Data below:

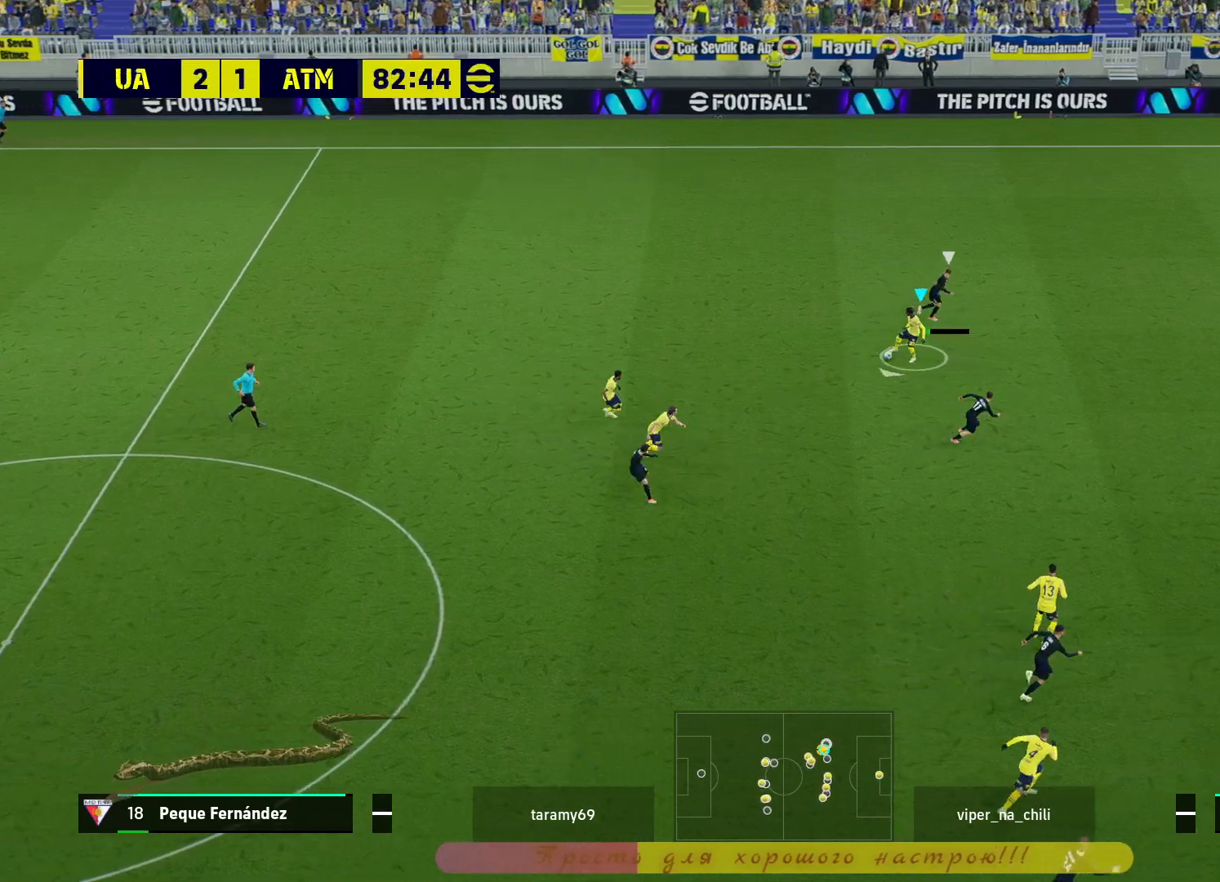
{"buttons": ["L2", "R2", "L3"], "left_stick": "up-right", "right_stick": "center", "events": []}
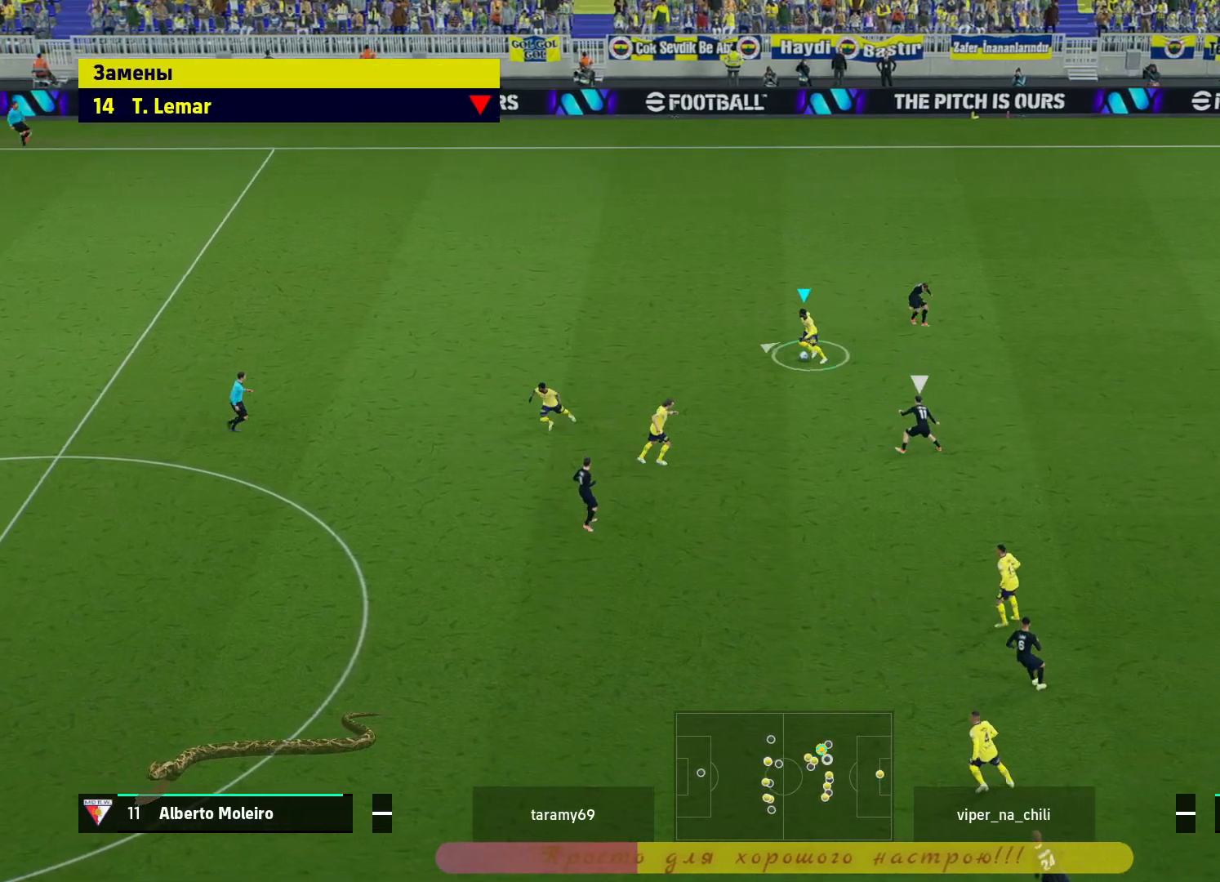
{"buttons": ["L2", "R2"], "left_stick": "up", "right_stick": "center", "events": [[150, "left_stick", "up"], [217, "L3", "up"]]}
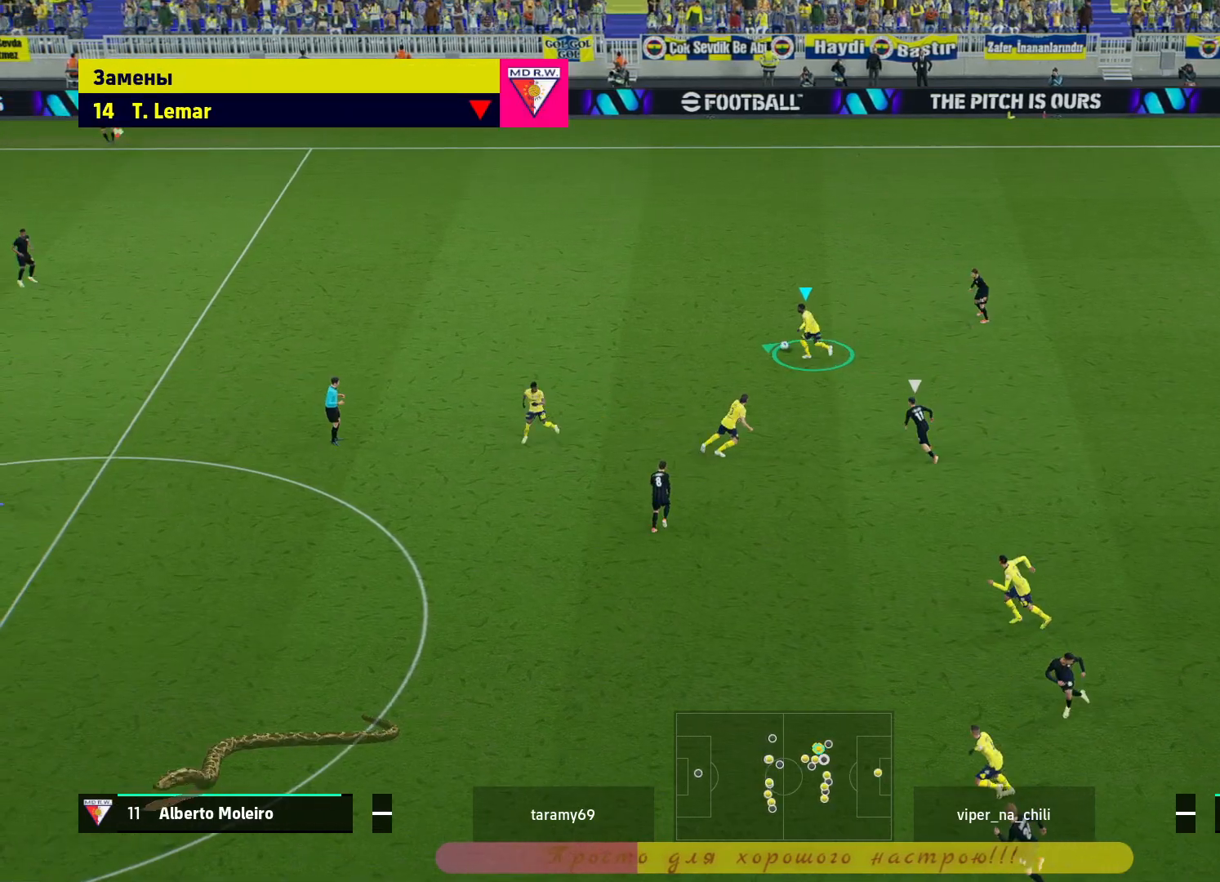
{"buttons": ["L2"], "left_stick": "up", "right_stick": "center", "events": [[83, "R2", "up"]]}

Task requirements:
Copy the listing character for character, pictures omitted.

Response for this exercise:
{"buttons": ["L2", "R2", "L3"], "left_stick": "up-right", "right_stick": "center", "events": []}
{"buttons": ["L2", "R2"], "left_stick": "up", "right_stick": "center", "events": [[150, "left_stick", "up"], [217, "L3", "up"]]}
{"buttons": ["L2"], "left_stick": "up", "right_stick": "center", "events": [[83, "R2", "up"]]}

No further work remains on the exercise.